JOB ITEM
Reproduce the records exactly through the line with "NIGHTHAWK ◇BETA‐SIXDOUZE".
*** Block opens ***
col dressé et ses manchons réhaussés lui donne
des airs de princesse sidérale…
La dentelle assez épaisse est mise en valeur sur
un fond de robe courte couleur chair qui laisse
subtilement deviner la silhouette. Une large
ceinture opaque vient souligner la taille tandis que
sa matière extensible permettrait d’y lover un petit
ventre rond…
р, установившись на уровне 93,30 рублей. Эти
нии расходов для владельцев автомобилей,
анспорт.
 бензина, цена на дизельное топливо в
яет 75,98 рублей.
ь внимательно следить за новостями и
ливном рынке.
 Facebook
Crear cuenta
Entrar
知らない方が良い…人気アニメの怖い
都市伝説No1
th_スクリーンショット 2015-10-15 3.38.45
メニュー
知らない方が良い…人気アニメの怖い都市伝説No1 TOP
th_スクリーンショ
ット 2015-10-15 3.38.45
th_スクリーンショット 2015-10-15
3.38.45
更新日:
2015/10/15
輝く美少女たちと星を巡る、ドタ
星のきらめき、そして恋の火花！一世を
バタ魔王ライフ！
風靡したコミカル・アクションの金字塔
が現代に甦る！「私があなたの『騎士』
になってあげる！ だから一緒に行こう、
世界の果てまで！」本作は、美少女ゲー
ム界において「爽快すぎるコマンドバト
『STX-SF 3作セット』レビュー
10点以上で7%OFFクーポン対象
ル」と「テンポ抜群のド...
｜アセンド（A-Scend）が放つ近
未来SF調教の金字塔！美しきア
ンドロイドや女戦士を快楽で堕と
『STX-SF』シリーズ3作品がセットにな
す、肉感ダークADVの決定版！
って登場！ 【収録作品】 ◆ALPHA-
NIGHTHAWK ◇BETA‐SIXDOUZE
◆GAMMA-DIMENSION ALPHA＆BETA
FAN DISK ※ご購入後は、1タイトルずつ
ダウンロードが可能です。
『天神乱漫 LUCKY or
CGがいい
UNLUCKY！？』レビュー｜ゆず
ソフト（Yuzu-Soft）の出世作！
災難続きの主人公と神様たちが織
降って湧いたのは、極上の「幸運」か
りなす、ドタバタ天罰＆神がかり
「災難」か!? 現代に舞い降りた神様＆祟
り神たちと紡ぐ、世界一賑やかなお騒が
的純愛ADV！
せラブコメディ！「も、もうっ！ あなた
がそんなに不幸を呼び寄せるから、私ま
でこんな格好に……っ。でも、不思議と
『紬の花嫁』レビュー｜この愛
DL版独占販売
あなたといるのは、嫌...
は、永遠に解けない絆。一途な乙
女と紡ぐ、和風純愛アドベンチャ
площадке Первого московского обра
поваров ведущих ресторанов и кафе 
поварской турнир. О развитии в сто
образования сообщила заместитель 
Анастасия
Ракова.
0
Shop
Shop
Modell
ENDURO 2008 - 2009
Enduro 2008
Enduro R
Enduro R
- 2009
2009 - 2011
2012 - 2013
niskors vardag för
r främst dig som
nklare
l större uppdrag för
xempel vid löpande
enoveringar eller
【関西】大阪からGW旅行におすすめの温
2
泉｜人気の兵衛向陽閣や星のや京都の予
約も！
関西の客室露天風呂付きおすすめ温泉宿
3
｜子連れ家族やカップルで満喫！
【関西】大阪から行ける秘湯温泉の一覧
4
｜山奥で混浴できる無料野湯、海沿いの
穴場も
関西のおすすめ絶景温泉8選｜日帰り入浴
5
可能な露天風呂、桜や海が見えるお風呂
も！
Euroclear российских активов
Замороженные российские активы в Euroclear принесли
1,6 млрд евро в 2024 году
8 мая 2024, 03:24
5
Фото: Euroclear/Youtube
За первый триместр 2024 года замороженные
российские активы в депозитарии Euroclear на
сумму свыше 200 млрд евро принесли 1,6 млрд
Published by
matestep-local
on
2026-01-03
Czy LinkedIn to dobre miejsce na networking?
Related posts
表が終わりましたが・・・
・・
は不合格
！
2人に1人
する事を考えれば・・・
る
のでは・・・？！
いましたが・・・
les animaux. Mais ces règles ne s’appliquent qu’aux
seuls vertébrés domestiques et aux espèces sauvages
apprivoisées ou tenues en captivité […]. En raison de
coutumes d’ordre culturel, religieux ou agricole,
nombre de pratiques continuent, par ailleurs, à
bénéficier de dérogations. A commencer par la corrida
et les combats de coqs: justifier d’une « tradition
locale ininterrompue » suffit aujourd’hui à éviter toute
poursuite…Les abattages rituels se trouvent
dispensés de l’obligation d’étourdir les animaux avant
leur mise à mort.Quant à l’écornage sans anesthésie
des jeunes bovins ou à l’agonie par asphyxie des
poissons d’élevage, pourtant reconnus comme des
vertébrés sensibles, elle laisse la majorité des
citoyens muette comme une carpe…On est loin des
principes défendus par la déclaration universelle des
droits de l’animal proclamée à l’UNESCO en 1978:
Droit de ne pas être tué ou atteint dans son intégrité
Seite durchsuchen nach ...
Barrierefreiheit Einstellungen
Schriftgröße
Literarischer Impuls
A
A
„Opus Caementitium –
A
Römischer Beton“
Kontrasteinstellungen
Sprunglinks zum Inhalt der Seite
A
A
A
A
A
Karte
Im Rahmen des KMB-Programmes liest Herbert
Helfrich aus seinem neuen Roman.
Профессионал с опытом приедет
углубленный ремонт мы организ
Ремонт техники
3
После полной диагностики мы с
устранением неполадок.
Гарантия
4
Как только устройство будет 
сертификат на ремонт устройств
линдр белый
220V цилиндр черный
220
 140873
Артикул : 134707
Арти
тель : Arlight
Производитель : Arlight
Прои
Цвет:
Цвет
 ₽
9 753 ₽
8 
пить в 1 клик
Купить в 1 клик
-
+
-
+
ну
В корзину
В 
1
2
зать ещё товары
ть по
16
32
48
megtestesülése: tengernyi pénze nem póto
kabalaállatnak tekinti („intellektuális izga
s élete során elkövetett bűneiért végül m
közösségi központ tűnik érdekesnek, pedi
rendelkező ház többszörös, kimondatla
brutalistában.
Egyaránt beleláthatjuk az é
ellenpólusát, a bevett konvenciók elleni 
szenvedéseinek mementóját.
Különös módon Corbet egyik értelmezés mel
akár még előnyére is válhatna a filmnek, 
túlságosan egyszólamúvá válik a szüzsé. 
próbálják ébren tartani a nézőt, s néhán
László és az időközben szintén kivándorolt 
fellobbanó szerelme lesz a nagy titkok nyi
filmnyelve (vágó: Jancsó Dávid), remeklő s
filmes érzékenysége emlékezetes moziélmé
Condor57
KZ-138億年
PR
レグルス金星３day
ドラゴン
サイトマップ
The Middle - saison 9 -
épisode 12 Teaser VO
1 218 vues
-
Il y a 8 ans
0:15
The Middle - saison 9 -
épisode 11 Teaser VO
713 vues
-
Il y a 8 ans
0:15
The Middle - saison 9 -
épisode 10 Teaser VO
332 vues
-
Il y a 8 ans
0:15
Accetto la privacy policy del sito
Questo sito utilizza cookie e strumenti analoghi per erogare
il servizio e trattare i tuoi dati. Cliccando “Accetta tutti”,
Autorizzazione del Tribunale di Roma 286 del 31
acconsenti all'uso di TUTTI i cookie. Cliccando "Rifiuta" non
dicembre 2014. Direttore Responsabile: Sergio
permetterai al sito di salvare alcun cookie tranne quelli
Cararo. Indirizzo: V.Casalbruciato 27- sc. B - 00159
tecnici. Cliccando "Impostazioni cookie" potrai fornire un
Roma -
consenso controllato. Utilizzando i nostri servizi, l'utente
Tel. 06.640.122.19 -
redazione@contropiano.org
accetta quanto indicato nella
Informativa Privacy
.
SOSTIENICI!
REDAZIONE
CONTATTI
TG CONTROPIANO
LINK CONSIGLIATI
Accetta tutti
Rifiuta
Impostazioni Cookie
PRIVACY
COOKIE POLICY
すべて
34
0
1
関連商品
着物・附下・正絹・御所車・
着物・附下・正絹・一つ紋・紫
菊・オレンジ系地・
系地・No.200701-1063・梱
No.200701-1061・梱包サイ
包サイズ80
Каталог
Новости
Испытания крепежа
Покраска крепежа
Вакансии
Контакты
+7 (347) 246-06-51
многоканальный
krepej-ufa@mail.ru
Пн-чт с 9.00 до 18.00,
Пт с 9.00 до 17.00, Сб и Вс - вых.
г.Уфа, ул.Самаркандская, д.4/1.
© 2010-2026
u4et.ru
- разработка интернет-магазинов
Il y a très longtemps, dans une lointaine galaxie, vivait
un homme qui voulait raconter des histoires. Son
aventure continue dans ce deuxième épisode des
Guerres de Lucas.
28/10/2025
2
*** Block closes ***
TASK ANSWER
col dressé et ses manchons réhaussés lui donne
des airs de princesse sidérale…
La dentelle assez épaisse est mise en valeur sur
un fond de robe courte couleur chair qui laisse
subtilement deviner la silhouette. Une large
ceinture opaque vient souligner la taille tandis que
sa matière extensible permettrait d’y lover un petit
ventre rond…
р, установившись на уровне 93,30 рублей. Эти
нии расходов для владельцев автомобилей,
анспорт.
 бензина, цена на дизельное топливо в
яет 75,98 рублей.
ь внимательно следить за новостями и
ливном рынке.
 Facebook
Crear cuenta
Entrar
知らない方が良い…人気アニメの怖い
都市伝説No1
th_スクリーンショット 2015-10-15 3.38.45
メニュー
知らない方が良い…人気アニメの怖い都市伝説No1 TOP
th_スクリーンショ
ット 2015-10-15 3.38.45
th_スクリーンショット 2015-10-15
3.38.45
更新日:
2015/10/15
輝く美少女たちと星を巡る、ドタ
星のきらめき、そして恋の火花！一世を
バタ魔王ライフ！
風靡したコミカル・アクションの金字塔
が現代に甦る！「私があなたの『騎士』
になってあげる！ だから一緒に行こう、
世界の果てまで！」本作は、美少女ゲー
ム界において「爽快すぎるコマンドバト
『STX-SF 3作セット』レビュー
10点以上で7%OFFクーポン対象
ル」と「テンポ抜群のド...
｜アセンド（A-Scend）が放つ近
未来SF調教の金字塔！美しきア
ンドロイドや女戦士を快楽で堕と
『STX-SF』シリーズ3作品がセットにな
す、肉感ダークADVの決定版！
って登場！ 【収録作品】 ◆ALPHA-
NIGHTHAWK ◇BETA‐SIXDOUZE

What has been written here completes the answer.